At any rate though the two necked a bit in front of the stove and the alcove window, Sandy didn’t want to go to bed and Hartwig didn’t want to take her home. He claimed by that time he was too intoxicated to drive and though he offered her his jalopy she was tipsy enough to claim the same impairment. There were no cabs in the vicinity at that time of night, so the two reached a compromise.

“Really,” said Hammond. “What was that?”

“Well, she agreed to stay there until morning if he let her sleep on the couch but if he insisted she sleep in his bed it had to be with all her clothes on either way.”

“What?” Said Hammond. “I thought this was a bonafide Geisha girl, not a thirty-two year old virgin. That … that’s what she’s starting to sound like. It’s difficult to see how she got her reputation at all …”

“Now,” I said, “you’re beginning to see the light.”

She wasn’t such a bad sort and though not exceptionally intellectual, extraordinarily sensitive. She was extremely lonely and it’s my guess she wanted to be loved for herself or have someone she could respond to fall in love with her. That she’d never had even with her ex-husband who’d been a rancher, evidently. Perhaps she felt Hartwig was that person. A sort of pariah like herself but resourceful in his own way and what’s more from her background. You know there is such a thing as love at first sight. Could that’ve been occurring here? Hartwig did comment on how attractive she was even before that evening. It was a wonder he hadn’t approached her before though she claimed she’d never noticed him. Oh, well, there’s a first time for everything and often as not a lot more to it than meets the eye.

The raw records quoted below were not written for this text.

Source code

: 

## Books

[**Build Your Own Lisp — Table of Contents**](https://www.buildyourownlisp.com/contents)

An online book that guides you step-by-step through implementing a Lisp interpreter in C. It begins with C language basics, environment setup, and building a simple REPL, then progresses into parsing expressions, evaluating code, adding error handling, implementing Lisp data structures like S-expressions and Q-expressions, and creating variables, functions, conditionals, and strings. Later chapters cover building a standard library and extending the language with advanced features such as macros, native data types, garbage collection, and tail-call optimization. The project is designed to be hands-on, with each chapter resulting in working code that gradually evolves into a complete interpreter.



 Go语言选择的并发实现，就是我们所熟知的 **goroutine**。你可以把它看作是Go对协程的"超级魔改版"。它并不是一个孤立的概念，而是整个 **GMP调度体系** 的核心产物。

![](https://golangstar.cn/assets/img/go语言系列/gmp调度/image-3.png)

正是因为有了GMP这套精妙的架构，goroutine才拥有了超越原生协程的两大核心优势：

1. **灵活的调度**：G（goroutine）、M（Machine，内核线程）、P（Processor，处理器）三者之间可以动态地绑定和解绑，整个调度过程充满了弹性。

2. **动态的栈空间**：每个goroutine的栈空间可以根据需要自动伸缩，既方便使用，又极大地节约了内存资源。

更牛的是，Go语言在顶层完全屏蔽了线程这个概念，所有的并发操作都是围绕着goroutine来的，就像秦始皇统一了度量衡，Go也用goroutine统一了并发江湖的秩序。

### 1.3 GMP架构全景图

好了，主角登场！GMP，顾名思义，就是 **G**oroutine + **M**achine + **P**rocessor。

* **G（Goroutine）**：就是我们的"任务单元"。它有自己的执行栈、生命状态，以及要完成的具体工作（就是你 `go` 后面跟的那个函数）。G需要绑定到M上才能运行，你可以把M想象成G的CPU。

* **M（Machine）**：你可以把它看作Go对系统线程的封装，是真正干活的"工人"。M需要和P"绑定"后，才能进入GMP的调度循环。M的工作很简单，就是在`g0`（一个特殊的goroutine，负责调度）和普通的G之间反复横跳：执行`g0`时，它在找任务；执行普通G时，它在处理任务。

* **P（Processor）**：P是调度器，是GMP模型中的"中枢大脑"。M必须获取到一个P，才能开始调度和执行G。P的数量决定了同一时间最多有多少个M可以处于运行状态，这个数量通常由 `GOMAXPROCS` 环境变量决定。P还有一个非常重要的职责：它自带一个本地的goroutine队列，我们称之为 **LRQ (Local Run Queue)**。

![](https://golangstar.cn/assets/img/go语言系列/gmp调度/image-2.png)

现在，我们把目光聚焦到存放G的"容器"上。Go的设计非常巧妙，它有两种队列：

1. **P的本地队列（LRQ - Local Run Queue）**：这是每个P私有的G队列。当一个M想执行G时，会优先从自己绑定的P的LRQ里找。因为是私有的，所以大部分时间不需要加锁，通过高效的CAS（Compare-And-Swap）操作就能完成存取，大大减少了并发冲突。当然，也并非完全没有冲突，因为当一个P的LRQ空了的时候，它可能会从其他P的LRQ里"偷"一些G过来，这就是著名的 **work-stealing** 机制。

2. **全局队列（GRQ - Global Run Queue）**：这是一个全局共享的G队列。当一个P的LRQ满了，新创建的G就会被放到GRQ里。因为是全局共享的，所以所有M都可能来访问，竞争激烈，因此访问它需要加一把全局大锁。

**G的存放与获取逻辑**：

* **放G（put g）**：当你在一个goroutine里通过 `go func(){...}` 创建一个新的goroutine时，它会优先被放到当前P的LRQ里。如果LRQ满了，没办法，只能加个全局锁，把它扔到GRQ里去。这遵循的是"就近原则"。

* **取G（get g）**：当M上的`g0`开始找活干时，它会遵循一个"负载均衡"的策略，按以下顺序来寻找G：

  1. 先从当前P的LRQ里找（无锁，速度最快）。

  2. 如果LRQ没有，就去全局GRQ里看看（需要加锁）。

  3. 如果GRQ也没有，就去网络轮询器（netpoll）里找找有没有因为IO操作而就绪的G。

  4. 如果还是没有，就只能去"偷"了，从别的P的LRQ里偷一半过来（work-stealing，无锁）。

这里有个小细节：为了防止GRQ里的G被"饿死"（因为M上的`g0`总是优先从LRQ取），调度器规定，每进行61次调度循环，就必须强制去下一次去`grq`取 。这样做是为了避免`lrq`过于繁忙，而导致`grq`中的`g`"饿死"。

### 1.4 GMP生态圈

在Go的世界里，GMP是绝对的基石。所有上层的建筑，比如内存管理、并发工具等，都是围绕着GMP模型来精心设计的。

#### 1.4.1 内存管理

Around midnight, the two went to sleep, Hartwig upstairs in his loft bed and she on the couch in the living room with all her clothes on and cramped by the dog who’d insisted on curling up with her. Several hours later, in the dead of night, there came a furious knocking on the door. It was like a burglar out there attempting to get in and commandeer the place. The entire house (boat) shook as if it was on a sea of jelly. That, of course, would’ve only made sense if there was anything in there worthy of stealing. Hartwig’s guitar, perhaps, but again that was no Stradivarius. There were plenty of violent characters in the neighborhood, addicts and the like, so who knew who might be out there to bring you harm. It might be ‘Jack the Ripper’.

Being so near the door, Sandy gave a start and almost fell off the couch at the racket. She was fully dressed so she had nothing to hide yet she held her blanket up as if she did. The door rattled some more. A voice yelled, a woman’s. Someone was desperately trying to get in but the old latch evidently held and Hartwig appeared at the top of the stairs in his boxer shorts. By that time Stanley had proceeded to the front door and stood behind it barking and whining, sometimes sniffing excitedly as though he knew who it was.

“Don’t answer it,” Hartwig called down to Sandy, who by this time had jumped up and put on her coat. “Here,” he said, urging her up the stairs. “I’ll get it and you go up there.” In the faint night lights of the surrounding boats, which filtered in through the windows, she scrambled up the stairs as though her life depended on it, followed by the dog who scratched for its footing on the flimsy stairs.